Jones, Christopher P. ‘The Historicity of the Neronian Persecution: A Response to Brent Shaw’. New Testament Studies, vol. 63, 2017.

Pappano, Albert Earl. 1937. “The False Neros.” The Classical Journal 32 (7): 385-92.

Shaw, Brent D. ‘Response to Christopher Jones: The Historicity of the Neronian Persecution’. New Testament Studies, vol. 64, 2018.

Shaw, Brent D. ‘The Myth of the Neronian Persecution’. Journal of Roman Studies, vol. 105, 2015.

Anciãos do Apocalipse

Apocalipse fala de 24 anciãos em uma corte celestial ao redor do trono de Cristo (4:4, 10; 5:6, 8, 11, 14; 7:11; 11:16; 14:3; 19:4). Tal passagem ecoa a corte celestial em Isaías 24:23, associado ao dia do Juízo, quando Deus restabelecerá a sua lei: “E a lua ficará envergonhada, e o sol ficará envergonhado, quando o Senhor dos exércitos reinará no monte Sião e em Jerusalém, e diante dos seus anciãos em glória.” (Isaías 24:23).

Os 24 anciãos de apocalipse são interpretados diversamente:

  • Representantes de cada tribo — dois para cada uma das doze tribos de Israel.
  • Doze patriarcas do Antigo Testamento mais os doze apóstolos do Novo Testamento.
  • As 24 horas do dia ou subdivisões do zodíaco (Malina 1995).
  • A humanidade redimida das adorações aos ídolos terrestres (Richard 2009).

BIBLIOGRAFIA

Malina, Bruce J. On the genre and message of Revelation: Star visions and sky journeys. Hendrickson, 1995.

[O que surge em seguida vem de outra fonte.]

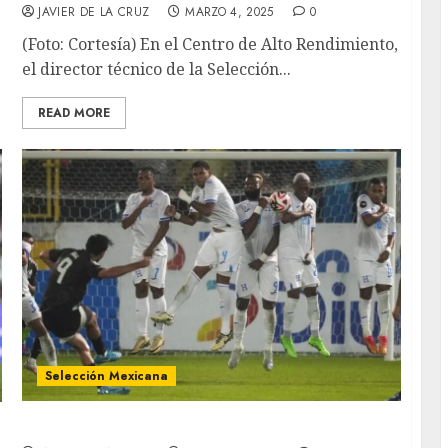
JAVIER DE LA CRUZ
MARZO 4, 2025
0
(Foto: Cortesía) En el Centro de Alto Rendimiento,
el director técnico de la Selección...
READ MORE
Selección Mexicana
México ante River Plate en Argentina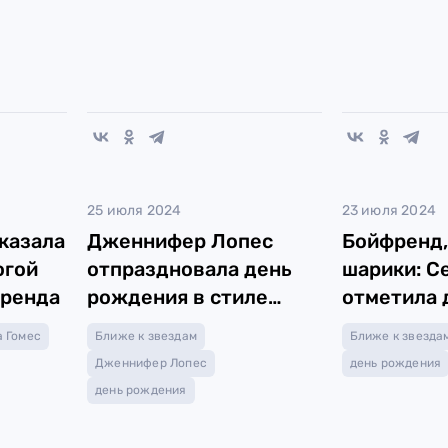
25 июля 2024
23 июля 2024
казала
Дженнифер Лопес
Бойфренд,
огой
отпраздновала день
шарики: С
френда
рождения в стиле
отметила 
«Бриджертонов»
рождения
 Гомес
Ближе к звездам
Ближе к звезда
Дженнифер Лопес
день рождения
день рождения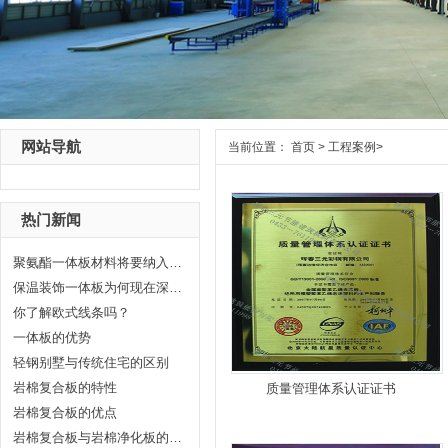
网站导航
当前位置：
首页
>
工程案例
>
热门新闻
聚氨酯一体板材料将要纳入绿色建材当中
保温装饰一体板为何现在深受大家的喜爱
你了解欧式线条吗？
一体板的优势
轻钢别墅与传统住宅的区别
岩棉复合板的特性
质量管理体系认证证书
岩棉复合板的优点
岩棉复合板与岩棉净化板的区别？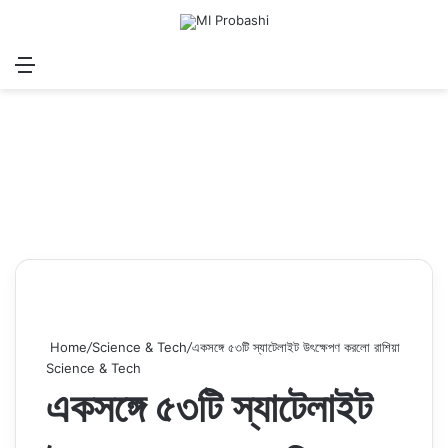
Menu
Search for
Log In
Sw
Home
/
Science & Tech
/
একসঙ্গে ৫৩টি স্যাটেলাইট উৎক্ষেপণ করলো রাশিয়া
Science & Tech
একসঙ্গে ৫৩টি স্যাটেলাইট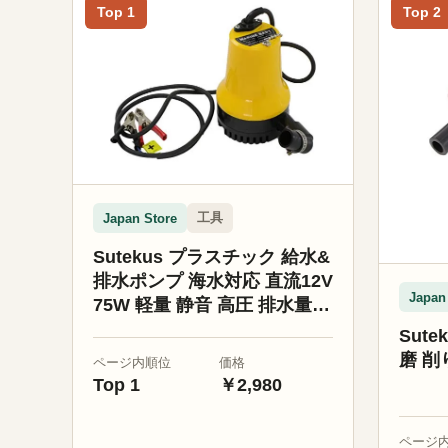
Top 1
Top 2
工具
Japan Store
Sutekus プラスチック 給水&
排水ポンプ 海水対応 直流12V
Japan
75W 軽量 静音 高圧 排水量
4.5㎥/時間 ワニクリップ付き
Sut
検品済
磨 削
ページ内順位
価格
Top 1
￥2,980
ページ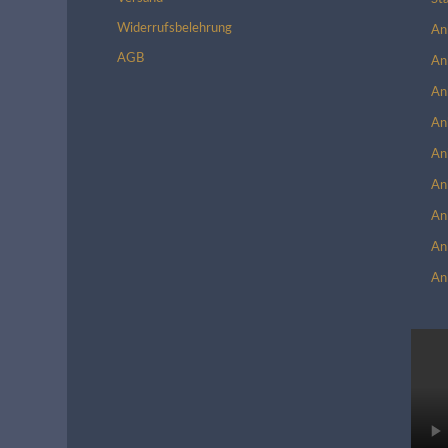
Widerrufsbelehrung
An
AGB
An
An
An
An
An
An
An
An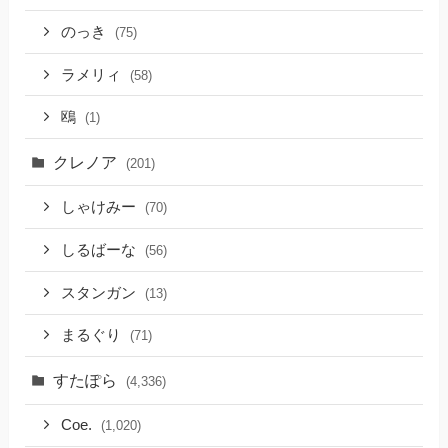
のっき
(75)
ラメリィ
(58)
鴎
(1)
クレノア
(201)
しゃけみー
(70)
しるばーな
(56)
スタンガン
(13)
まるぐり
(71)
すたぽら
(4,336)
Coe.
(1,020)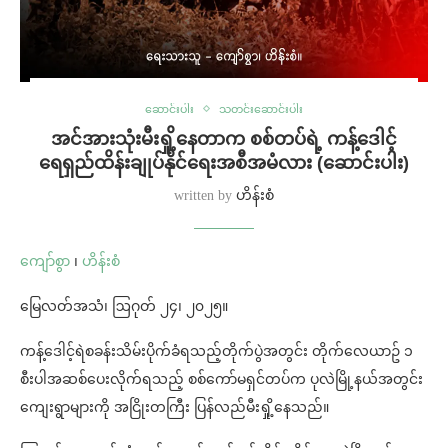
ဆောင်းပါး
သတင်းဆောင်းပါး
အင်အားသုံးမီးရှို့နေတာက စစ်တပ်ရဲ့ ကန့်ဒေါင့်
ရေရှည်ထိန်းချုပ်နိုင်ရေးအစီအမံလား (ဆောင်းပါး)
written by
ဟိန်းစံ
ကျော်စွာ
၊
ဟိန်းစံ
မြေလတ်အသံ၊ ဩဂုတ် ၂၄၊ ၂၀၂၅။
ကန့်ဒေါင့်ရဲစခန်းသိမ်းပိုက်ခံရသည့်တိုက်ပွဲအတွင်း တိုက်လေယာဥ် ၁
စီးပါအဆစ်ပေးလိုက်ရသည့် စစ်ကော်မရှင်တပ်က ပုလဲမြို့နယ်အတွင်း
ကျေးရွာများကို အငြိုးတကြီး ပြန်လည်မီးရှို့နေသည်။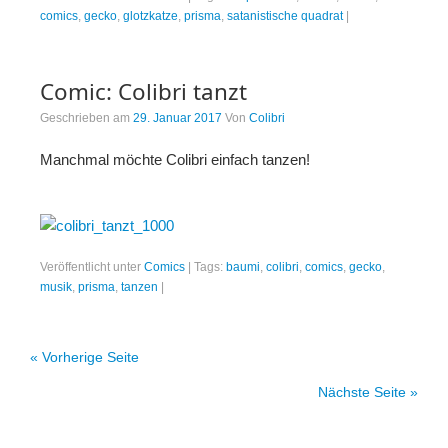
comics
,
gecko
,
glotzkatze
,
prisma
,
satanistische quadrat
|
Comic: Colibri tanzt
Geschrieben am
29. Januar 2017
Von
Colibri
Manchmal möchte Colibri einfach tanzen!
Veröffentlicht unter
Comics
|
Tags:
baumi
,
colibri
,
comics
,
gecko
,
musik
,
prisma
,
tanzen
|
« Vorherige Seite
Nächste Seite »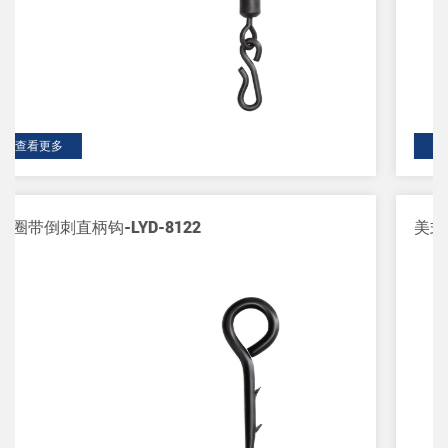
查看更多
美式大小圈-LYD-8011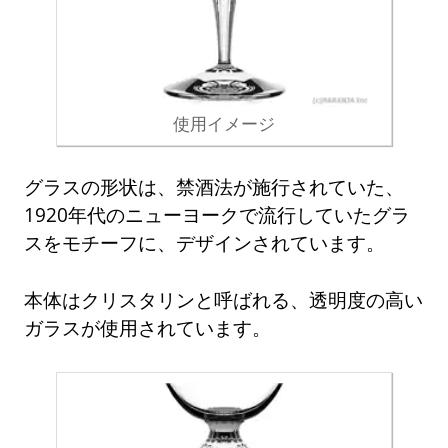
使用イメージ
グラスの形状は、禁酒法が施行されていた、
1920年代のニューヨークで流行していたグラ
スをモチーフに、デザインされています。
本体はクリスタリンと呼ばれる、透明度の高い
ガラスが使用されています。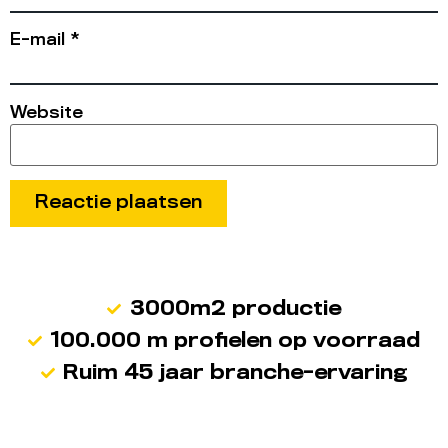
E-mail
*
Website
3000m2 productie
100.000 m profielen op voorraad
Ruim 45 jaar branche-ervaring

Richard, Pablo. Apocalypse: A people’s commentary on the Book of Revelation. Wipf and Stock Publishers, 2009.

Guerra no Céu

A Guerra no Céu teria sido um conflito primordial entre entidades divinas, muitas vezes retratadas como anjos, resultando na rebelião e expulsão de seres celestiais do céu. Esta guerra serve de pano de fundo para várias teodiceias que visam compreender a origem do mal e a subsequente queda da humanidade.

Vale ressaltar que este conceito só é expresso explicitamente uma vez na Bíblia em Apocalipse 12:7-9. Esta passagem descreve uma guerra no céu entre Miguel e seus anjos e o dragão (frequentemente identificado com Satanás) e seus anjos. O dragão e seus anjos são derrotados e lançados à terra. Esta passagem não está situada em uma linha cronológica da história cósmica, com alguns intérpretes localizando-a em eventos futuros, pretéritos (durante o ministério terreno de Jesus) ou antes da criação do mundo.

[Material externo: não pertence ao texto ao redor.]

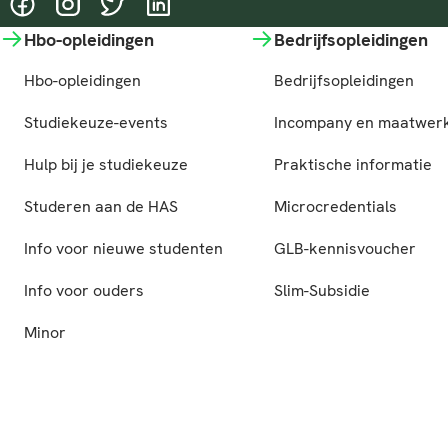
@HASgreenacademy
@HASgreenacademy
@greenacademyHAS
@HASgreenacademy
Hbo-opleidingen
Bedrijfsopleidingen
Hbo-opleidingen
Bedrijfsopleidingen
Studiekeuze-events
Incompany en maatwer
Hulp bij je studiekeuze
Praktische informatie
Studeren aan de HAS
Microcredentials
Info voor nieuwe studenten
GLB-kennisvoucher
Info voor ouders
Slim-Subsidie
Minor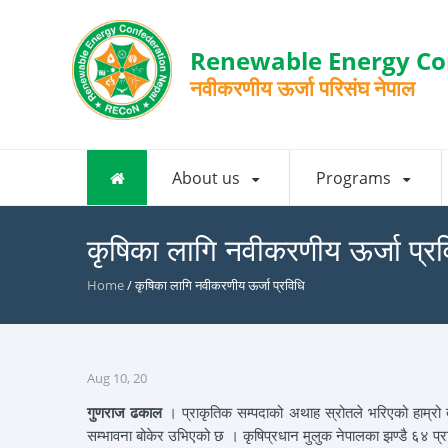
Renewable Energy Co
नवीकरणीय ऊर्जा परिसंघ नेपाल
About us
Programs
कृषिका लागि नवीकरणीय ऊर्जा प्र
Home
/ कृषिका लागि नवीकरणीय ऊर्जा प्रविधि
Aug 10, 20
गुणराज ढकाल
। प्राकृतिक सम्पदाको अथाह स्रोतले भरिएको हाम्रो दे
सम्भावना बोकेर उभिएको छ । कृषिप्रधान मुलुक नेपालका झण्डै ६४ प्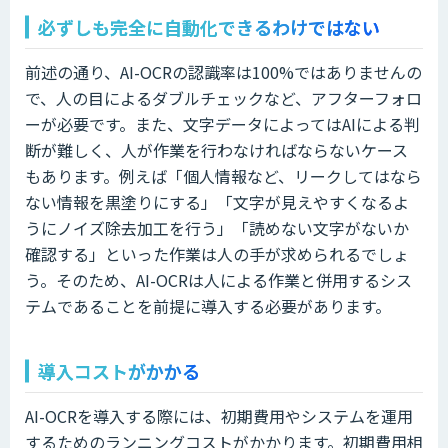
必ずしも完全に自動化できるわけではない
前述の通り、AI-OCRの認識率は100%ではありませんの
で、人の目によるダブルチェックなど、アフターフォロ
ーが必要です。また、文字データによってはAIによる判
断が難しく、人が作業を行わなければならないケース
もあります。例えば「個人情報など、リークしてはなら
ない情報を黒塗りにする」「文字が見えやすくなるよ
うにノイズ除去加工を行う」「読めない文字がないか
確認する」といった作業は人の手が求められるでしょ
う。そのため、AI-OCRは人による作業と併用するシス
テムであることを前提に導入する必要があります。
導入コストがかかる
AI-OCRを導入する際には、初期費用やシステムを運用
するためのランニングコストがかかります。初期費用相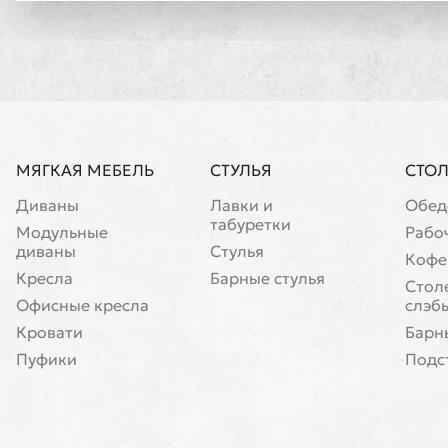
МЯГКАЯ МЕБЕЛЬ
СТУЛЬЯ
СТО
Диваны
Лавки и
Обед
табуретки
Модульные
Рабо
диваны
Стулья
Кофе
Кресла
Барные стулья
Cтол
Офисные кресла
слэб
Кровати
Барн
Пуфики
Подс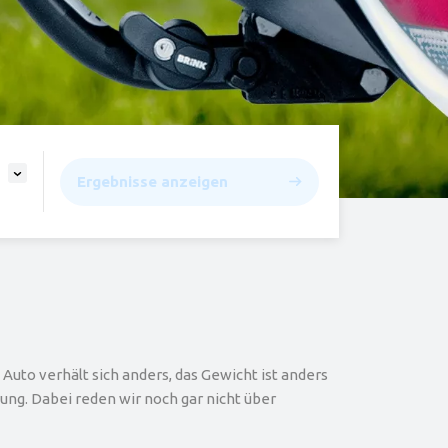
Ergebnisse anzeigen
Auto verhält sich anders, das Gewicht ist anders
ng. Dabei reden wir noch gar nicht über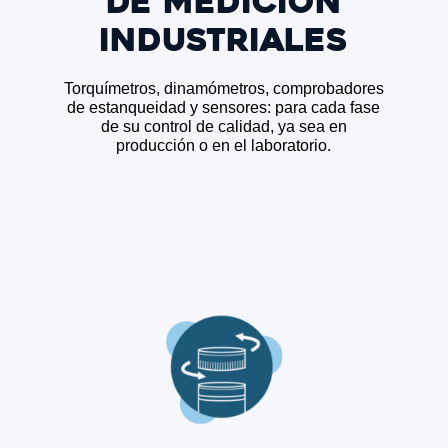
de medición
industriales
Torquímetros, dinamómetros, comprobadores
de estanqueidad y sensores: para cada fase
de su control de calidad, ya sea en
producción o en el laboratorio.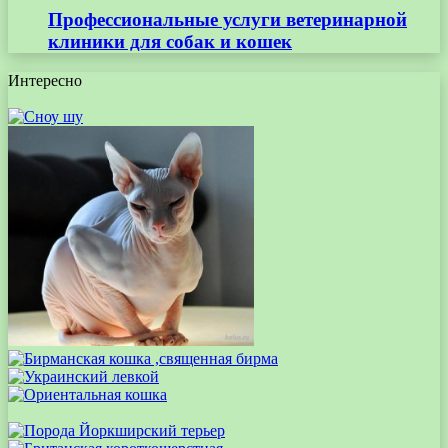
Профессиональные услуги ветеринарной
клиники для собак и кошек
Интересно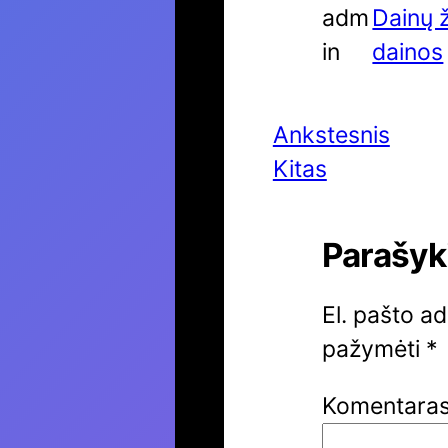
adm
Dainų 
in
dainos
Ankstesnis
Kitas
Parašyk
El. pašto a
pažymėti
*
Komentara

Outra menção possível é 2 Pedro 2:4 que menciona anjos que pecaram e foram lançados no inferno, o que alguns interpretam como uma referência à Guerra no Céu e ao subsequente castigo dos anjos rebeldes.

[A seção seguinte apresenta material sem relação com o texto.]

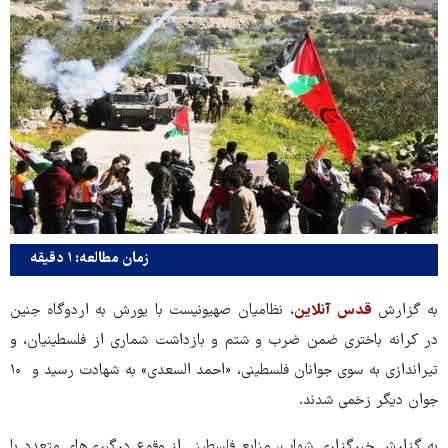
زمان مطالعه: ۱ دقیقه
به گزارش
قدس آنلاین
، نظامیان صهیونیست با یورش به اردوگاه جنین
در کرانه باختری ضمن ضرب و شتم و بازداشت شماری از فلسطینیان، و
تیراندازی به سوی جوانان فلسطینی، «احمد السعدی» به شهادت رسید و ۱۰
جوان دیگر زخمی شدند.
به گزارش خبرگزاری شهاب، منابع فلسطینی از وقوع درگیری‌های متعدد با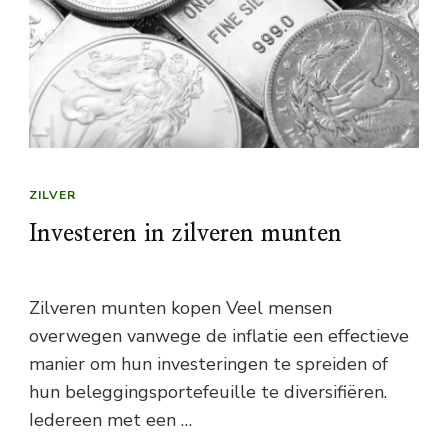
ZILVER
Investeren in zilveren munten
Zilveren munten kopen Veel mensen
overwegen vanwege de inflatie een effectieve
manier om hun investeringen te spreiden of
hun beleggingsportefeuille te diversifiëren.
Iedereen met een …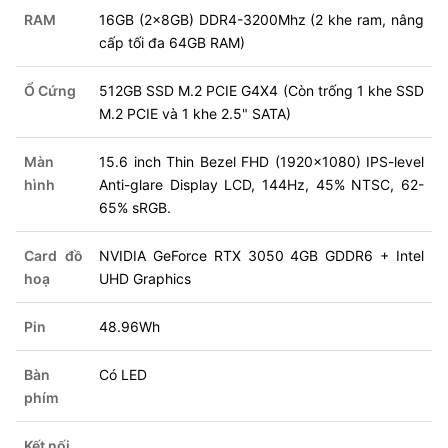
RAM
16GB (2x8GB) DDR4-3200Mhz (2 khe ram, nâng
cấp tối đa 64GB RAM)
Ổ Cứng
512GB SSD M.2 PCIE G4X4 (Còn trống 1 khe SSD
M.2 PCIE và 1 khe 2.5" SATA)
Màn
15.6 inch Thin Bezel FHD (1920x1080) IPS-level
hình
Anti-glare Display LCD, 144Hz, 45% NTSC, 62-
65% sRGB.
Card đồ
NVIDIA GeForce RTX 3050 4GB GDDR6 + Intel
hoạ
UHD Graphics
Pin
48.96Wh
Bàn
Có LED
phím
Kết nối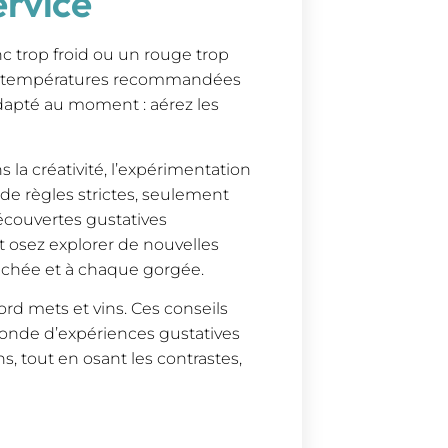
ervice
nc trop froid ou un rouge trop
les températures recommandées
 adapté au moment : aérez les
 la créativité, l’expérimentation
s de règles strictes, seulement
écouvertes gustatives
et osez explorer de nouvelles
uchée et à chaque gorgée.
cord mets et vins. Ces conseils
monde d’expériences gustatives
ns, tout en osant les contrastes,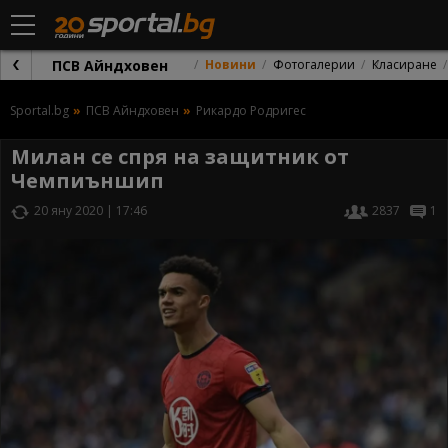
ПСВ Айндховен
Новини
Фотогалерии
Класиране
Sportal.bg
ПСВ Айндховен
Рикардо Родригес
Милан се спря на защитник от
Чемпиъншип
20 яну 2020 | 17:46
2837
1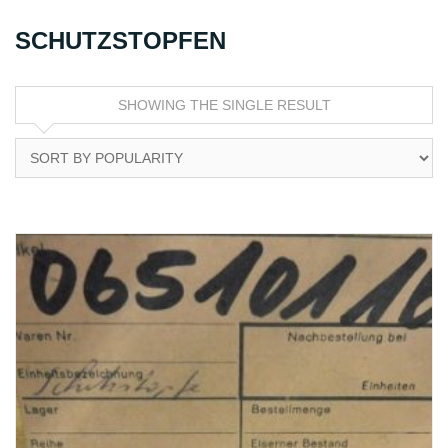
SCHUTZSTOPFEN
SHOWING THE SINGLE RESULT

Com paralelos mesopotâmicos, semíticos, zoroastrianos e gregos — tal como os conceitos de chaoskampf, teomaquia e titanomaquia — a Guerra no Céu integrava o imaginário do período do Segundo Templo.

O Livro de Enoque (c. 220 a.C.) particularmente o Livro dos Vigilantes, detalha a descida dos anjos à terra e sua interação com a humanidade. Apresenta a figura de Azazel, associada ao ensino de conhecimentos proibidos e à corrupção da humanidade. Aparece nos Manuscritos do Mar Morto: a Guerra dos Filhos da Luz Contra os Filhos das Trevas (também conhecido como Rolo de Guerra; 1QM e 4Q491–497), Cântico 5 dos Cânticos do Sacrifício do Sábado (4Q402) e o Documento de Melquisedeque (11Q13). Outros textos, como A Vida de Adão e Eva e o Encômio Copta sobre Miguel, elaboram ainda mais o papel dos anjos e sua rebelião contra Deus, contribuindo para o desenvolvimento da escatologia cristã.

Os primeiros teólogos patrísticos como Orígenes, Tertuliano e Afraates tinham interpretações de passagens bíblicas em termos de uma Guerra no Céu. Discutiram a natureza dos anjos, as consequências da sua rebelião e as implicações para a salvação humana, moldando o discurso teológico sobre o assunto.

Obras como A Divina Comédia de Dante e Paraíso Perdido de Milton expandiram o imaginário ocidental cristão acerca da Guerra no Céu, incorporando temas teológicos em narrativas épicas.